## Compito da svolgere 1:
Traduci in inglese questa frase dell'estratto sull'arresto del presidente di Finmeccanica: "L'accusa nei suoi confronti è di corruzione internazionale, peculato e concussione, per le presunte mazzette che sarebbero state pagate per la vendita di 12 elicotteri Agusta Westland al governo indiano."
## Compito da svolgere 2:
Prosegui l'estratto sull'arresto del presidente di Finmeccanica, riprendendo dopo la sua ultima frase.

## Estratto del documento:
━━━━━━
La “filosofia aziendale” delle tangenti come “fattore naturale” degli affari del gruppo. E’ quanto si legge nell’ordinanza di custodia cautelare che ha portato all’arresto del presidente di Finmeccanica Giuseppe Orsi. L’accusa nei suoi confronti è di corruzione internazionale, peculato e concussione, per le presunte mazzette che sarebbero state pagate per la vendita di 12 elicotteri Agusta Westland al governo indiano. Il gip di Busto Arsizio (l’inchiesta è condotta dal pm Eugenio Fusco) ha disposto anche gli arresti domiciliari per l’ad di Augusta Westland, Bruno Spagnolini, con le stesse accuse. Gli investigatori hanno inoltre perquisito gli uffici di Finmeccanica a Roma da dove hanno acquisiti docuumenti e supporti informatici.
━━━━━━
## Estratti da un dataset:
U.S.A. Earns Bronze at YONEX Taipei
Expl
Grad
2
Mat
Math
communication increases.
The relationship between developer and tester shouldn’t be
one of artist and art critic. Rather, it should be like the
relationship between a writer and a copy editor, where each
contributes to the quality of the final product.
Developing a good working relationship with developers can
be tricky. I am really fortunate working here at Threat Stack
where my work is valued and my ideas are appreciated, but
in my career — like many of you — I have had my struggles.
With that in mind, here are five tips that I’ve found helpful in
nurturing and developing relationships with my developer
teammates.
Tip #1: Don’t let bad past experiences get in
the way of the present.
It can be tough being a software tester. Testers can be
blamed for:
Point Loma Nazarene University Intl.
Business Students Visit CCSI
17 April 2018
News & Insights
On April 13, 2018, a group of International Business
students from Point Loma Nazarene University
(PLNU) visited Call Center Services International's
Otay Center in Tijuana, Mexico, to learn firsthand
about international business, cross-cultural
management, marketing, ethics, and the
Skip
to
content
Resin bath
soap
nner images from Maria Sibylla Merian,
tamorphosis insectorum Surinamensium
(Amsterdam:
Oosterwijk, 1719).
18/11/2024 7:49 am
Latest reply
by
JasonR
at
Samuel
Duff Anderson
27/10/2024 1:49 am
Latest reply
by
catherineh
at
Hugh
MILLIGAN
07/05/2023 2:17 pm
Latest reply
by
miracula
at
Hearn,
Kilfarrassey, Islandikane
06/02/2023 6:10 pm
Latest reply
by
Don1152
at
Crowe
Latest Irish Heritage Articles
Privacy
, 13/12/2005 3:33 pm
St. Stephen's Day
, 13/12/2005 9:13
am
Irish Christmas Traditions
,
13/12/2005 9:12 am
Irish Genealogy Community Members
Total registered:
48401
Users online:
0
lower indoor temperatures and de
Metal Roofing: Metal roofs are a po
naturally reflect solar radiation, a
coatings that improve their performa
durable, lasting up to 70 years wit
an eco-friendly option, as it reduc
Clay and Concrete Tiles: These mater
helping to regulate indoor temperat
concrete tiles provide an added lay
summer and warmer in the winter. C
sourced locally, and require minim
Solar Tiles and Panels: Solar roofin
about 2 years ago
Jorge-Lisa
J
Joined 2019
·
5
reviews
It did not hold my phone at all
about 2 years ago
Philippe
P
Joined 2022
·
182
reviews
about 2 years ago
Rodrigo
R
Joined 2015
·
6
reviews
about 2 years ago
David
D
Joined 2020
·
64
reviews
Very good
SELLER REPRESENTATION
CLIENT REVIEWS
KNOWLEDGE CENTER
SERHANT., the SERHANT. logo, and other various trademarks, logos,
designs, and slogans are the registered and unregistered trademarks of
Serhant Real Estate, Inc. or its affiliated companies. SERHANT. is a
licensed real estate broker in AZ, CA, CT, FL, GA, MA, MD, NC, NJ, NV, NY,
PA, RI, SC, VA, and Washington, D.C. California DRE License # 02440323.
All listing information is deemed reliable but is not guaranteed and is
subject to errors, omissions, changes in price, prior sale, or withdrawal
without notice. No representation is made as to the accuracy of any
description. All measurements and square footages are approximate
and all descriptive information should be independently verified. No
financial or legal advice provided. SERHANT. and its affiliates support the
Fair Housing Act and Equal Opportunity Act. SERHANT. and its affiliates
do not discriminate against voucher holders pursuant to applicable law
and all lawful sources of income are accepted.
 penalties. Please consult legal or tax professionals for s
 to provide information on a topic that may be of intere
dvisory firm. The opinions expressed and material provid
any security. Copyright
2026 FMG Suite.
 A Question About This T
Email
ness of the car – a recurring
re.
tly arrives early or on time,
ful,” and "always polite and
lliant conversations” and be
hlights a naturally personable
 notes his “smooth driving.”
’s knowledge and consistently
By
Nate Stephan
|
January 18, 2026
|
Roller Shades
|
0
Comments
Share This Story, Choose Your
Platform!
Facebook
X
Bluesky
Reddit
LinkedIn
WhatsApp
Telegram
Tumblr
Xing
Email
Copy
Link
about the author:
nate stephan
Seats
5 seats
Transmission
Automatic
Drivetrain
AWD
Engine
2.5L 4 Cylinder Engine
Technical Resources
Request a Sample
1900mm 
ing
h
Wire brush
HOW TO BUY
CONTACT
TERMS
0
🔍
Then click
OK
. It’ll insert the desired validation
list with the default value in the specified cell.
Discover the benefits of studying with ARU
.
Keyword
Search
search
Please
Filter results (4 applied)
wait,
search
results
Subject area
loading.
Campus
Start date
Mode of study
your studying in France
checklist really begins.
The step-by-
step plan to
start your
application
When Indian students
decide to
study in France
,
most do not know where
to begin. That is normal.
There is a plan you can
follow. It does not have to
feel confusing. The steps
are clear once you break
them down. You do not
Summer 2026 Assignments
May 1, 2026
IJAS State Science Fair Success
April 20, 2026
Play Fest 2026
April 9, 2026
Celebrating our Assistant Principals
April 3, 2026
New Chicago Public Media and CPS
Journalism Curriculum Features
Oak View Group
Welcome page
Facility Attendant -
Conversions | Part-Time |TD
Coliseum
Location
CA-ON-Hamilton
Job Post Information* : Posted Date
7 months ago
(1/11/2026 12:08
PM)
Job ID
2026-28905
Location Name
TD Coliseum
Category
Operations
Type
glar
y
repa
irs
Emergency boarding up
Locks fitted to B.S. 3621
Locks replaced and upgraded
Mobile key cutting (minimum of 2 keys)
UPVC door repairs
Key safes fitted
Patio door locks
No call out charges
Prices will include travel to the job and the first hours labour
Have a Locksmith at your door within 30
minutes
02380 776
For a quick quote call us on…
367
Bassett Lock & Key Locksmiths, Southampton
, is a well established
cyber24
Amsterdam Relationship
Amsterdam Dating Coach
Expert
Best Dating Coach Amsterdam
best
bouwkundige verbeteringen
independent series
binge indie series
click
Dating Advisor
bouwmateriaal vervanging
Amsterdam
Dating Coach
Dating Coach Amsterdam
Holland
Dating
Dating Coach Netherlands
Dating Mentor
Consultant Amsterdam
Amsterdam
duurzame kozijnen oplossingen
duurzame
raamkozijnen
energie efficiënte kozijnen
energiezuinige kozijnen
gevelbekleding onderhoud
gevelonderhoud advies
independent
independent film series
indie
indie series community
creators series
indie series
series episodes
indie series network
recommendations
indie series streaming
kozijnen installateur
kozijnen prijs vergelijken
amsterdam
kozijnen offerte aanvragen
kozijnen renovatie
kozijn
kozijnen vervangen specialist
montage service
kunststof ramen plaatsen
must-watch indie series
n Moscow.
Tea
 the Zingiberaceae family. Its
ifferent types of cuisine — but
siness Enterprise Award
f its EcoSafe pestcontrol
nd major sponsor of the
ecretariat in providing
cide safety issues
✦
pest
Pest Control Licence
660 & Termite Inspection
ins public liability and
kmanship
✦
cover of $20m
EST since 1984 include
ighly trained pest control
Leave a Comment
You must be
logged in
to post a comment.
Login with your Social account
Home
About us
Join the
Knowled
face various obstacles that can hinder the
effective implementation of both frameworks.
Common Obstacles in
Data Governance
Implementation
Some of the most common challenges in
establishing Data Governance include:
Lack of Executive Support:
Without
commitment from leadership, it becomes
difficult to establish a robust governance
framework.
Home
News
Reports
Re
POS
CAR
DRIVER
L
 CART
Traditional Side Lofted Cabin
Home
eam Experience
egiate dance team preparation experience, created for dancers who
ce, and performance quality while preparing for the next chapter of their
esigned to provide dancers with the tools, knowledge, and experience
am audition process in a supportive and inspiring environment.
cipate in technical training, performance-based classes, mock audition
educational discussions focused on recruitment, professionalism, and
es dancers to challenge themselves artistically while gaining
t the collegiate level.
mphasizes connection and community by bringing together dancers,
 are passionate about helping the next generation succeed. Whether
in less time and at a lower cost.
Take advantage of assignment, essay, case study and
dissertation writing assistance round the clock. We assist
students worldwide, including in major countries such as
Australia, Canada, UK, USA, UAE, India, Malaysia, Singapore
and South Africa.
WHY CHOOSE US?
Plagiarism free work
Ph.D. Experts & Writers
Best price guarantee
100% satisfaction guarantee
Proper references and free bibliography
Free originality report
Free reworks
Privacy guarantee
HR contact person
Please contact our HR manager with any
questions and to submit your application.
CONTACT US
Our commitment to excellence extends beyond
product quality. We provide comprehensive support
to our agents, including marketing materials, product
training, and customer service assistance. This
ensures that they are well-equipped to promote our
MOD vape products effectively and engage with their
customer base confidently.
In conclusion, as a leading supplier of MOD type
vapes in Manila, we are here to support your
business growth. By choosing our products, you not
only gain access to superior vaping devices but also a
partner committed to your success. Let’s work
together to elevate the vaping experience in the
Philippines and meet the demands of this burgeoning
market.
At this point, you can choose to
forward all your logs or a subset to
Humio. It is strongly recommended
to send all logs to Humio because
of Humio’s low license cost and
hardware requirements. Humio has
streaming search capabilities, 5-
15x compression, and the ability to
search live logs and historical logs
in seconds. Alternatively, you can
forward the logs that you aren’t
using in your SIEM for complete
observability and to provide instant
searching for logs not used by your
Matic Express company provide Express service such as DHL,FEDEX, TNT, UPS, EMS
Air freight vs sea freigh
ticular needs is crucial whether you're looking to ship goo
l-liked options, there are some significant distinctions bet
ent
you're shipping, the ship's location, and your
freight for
━━━━━━
## Risposta 1:
The charges against him are international corruption, embezzlement and extortion, over the alleged bribes that were reportedly paid for the sale of 12 Agusta Westland helicopters to the Indian government.

## Risposta 2:
Con Orsi, sono stati arrestati anche due cittadini svizzeri, Guido Haschke e il suo socio Carlo Gerosa, che intermediarono nell’affare con Finmeccanica. Secondo l’accusa, per la vendita degli elicotteri fu pagata una tangente da 51 milioni di euro. Dalle carte emerge che il presidente di Finmeccanica avrebbe cercato di ostacolare l’inchiesta giudiziaria contattando il Csm affinché venisse nominato in tempi brevi il nuovo procuratore di Busto Arsizio. Questi, a sua volta, avrebbe dovuto estromettere dall’indagine il procuratore applicato Eugenio Fusco, titolare del fascicolo su Giuseppe Orsi. Dalle certa emerge anche un’intercettazione telefonica in cui lo stesso Orsi si lamenta con il presidente di Confindustria Giorgio Squinzi degli articolo critici pubblicati da Il Sole-24 Ore. E Squinzi promette immediatamente di intervenire sul direttore del quotidiano, Roberto Napoletano.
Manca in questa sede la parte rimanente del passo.